Thanks. I get that part. After digging a bit, it seems the implementation of IO is in fact a bit magical [1] (and not possible to implement in pure Haskell). GHC's IO is implemented using a GHC-internal pseudo-state monad that uses a magical "world" value to enforce linear ordering — all of which, I'm guessing, would prevent the compiler from accidentally optimizing away or memoizing side-effectful functions?
Edit: I find it interesting that Haskell tutorials and books generally don't try to peel away some of Haskell's abstractions. Many texts will tell you that "IO a" represents an "action" and expect you to take this at face value, intead of explaining how this is distinguishable from a mere function, and how it's implemented internally. For example, I would say one of the big eureka moments for any Haskell learner is to realize how lazy-evaluated graphs of functions can turn into linearly-ordered programs thanks to the transparent "baton passing" of monad chaining (IO in particular). But I've yet to find a text which articulates this idea very well.
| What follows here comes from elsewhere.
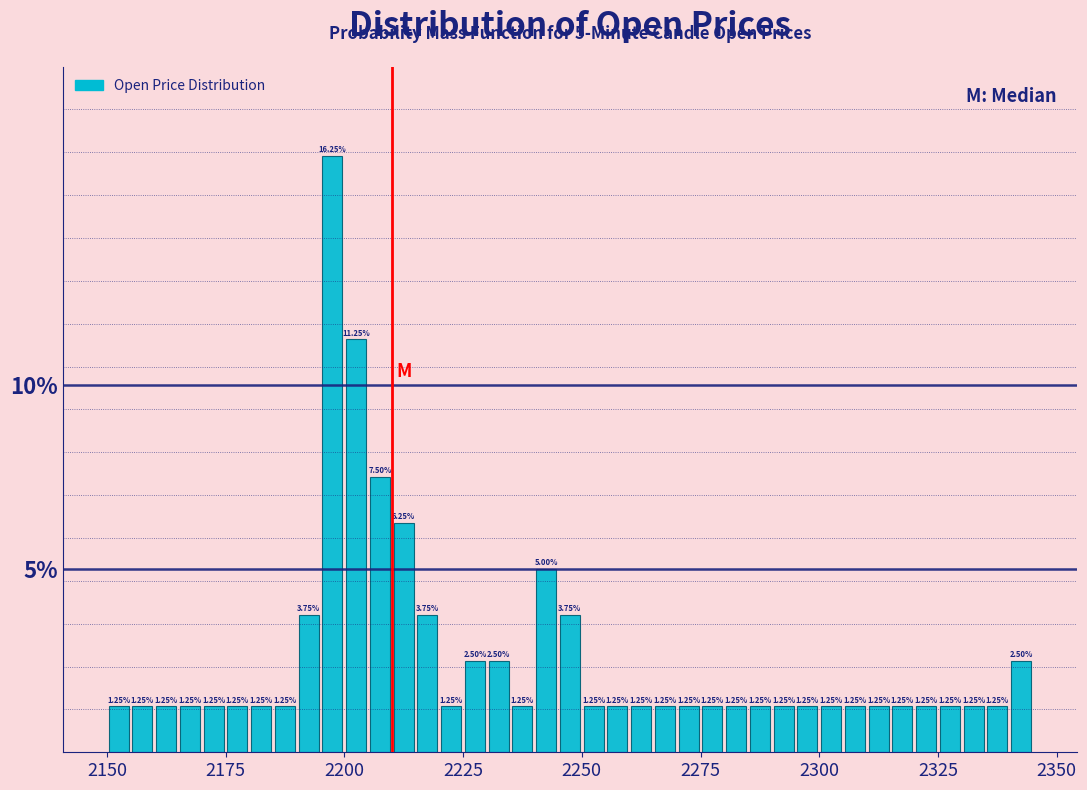

Around what value on the x-axis is the tallest bar? Give the approximate position of its centre, as read against the axis.

2200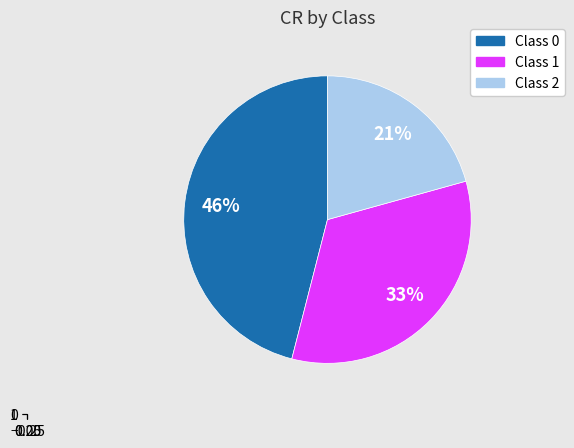

Count the number of slices in the pie.

3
GHC's implementation of IO isn't the only one possible. For example, if Haskell had only two available IO operations (read a character or print a character), the following would be a workable definition of the IO type:
data IO a = PutChar (Char, IO a)
| GetChar (Char -> IO a)
| Return a
Programs can work by constructing a value of type IO () and defining it as main, just like in regular Haskell. Note that IO is no longer a wrapped impure function, and there are no magical tokens in sight. In fact, the above implementation doesn't even have to be opaque, it can be completely exposed to programmers. Nevertheless, it's just as easy for the runtime to interpret in a sequential way, and there won't be any problems with accidentally optimizing away or memoizing anything.
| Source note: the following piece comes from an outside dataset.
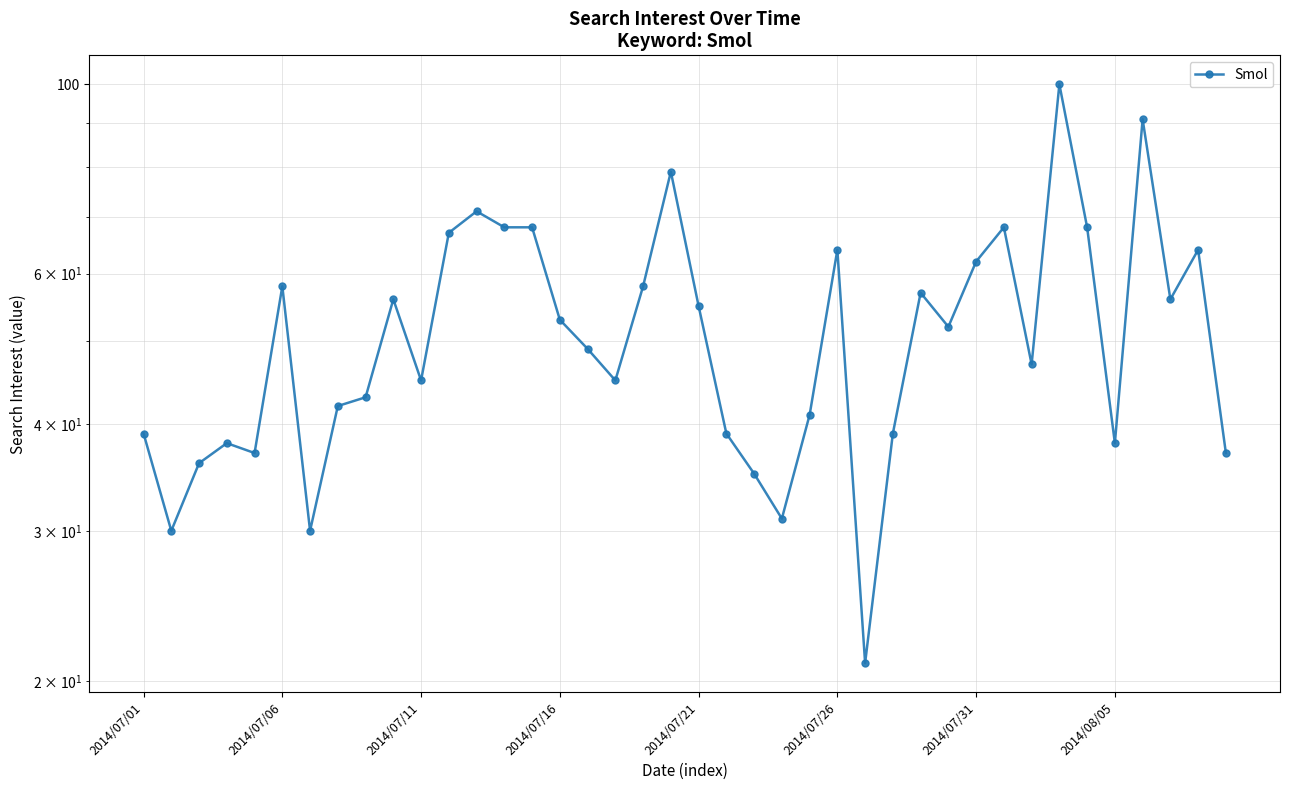

What is the difference between the maximum and minimum values?

79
You are asking the right questions, it just means you're ready to go one step down the rabbit hole. You need to carefully, and slowly, read SPJ's Tackling the Awkward Squad. You need to allow yourself to skim over the parts that are perplexing on first-reading and take them on faith. With more understanding you'll find even the answer given there not particularly satisfactory (in fact the paper points it out explicitly, trust me you'll know when you're in the precise section).
At this point you'll either accept the state of affairs, or want to go deeper down the rabbit hole, at which point you become more an academic than a programmer per se.
In a very precise sense what groovy2shoes is saying is exactly right, and you need to understand that truly strange weirdos inhabit IO () whereas, as you point out, only one thing, modulo non-termination, inhabits ().
"The only conceivable value that the type IO () can have is still the value IO ()."
There is some magic around the IO type, but it's not needed to answer your question.
If you look in GHC.Types in the package ghc-prim, you can find the definition of IO:
newtype IO a = IO (State# RealWorld -> (# State# RealWorld, a #))
An IO action is a function from the state of the world, to the state of the world plus a value. So the compiler may know it's giving you (), but it doesn't know what the new state-of-the-world will be.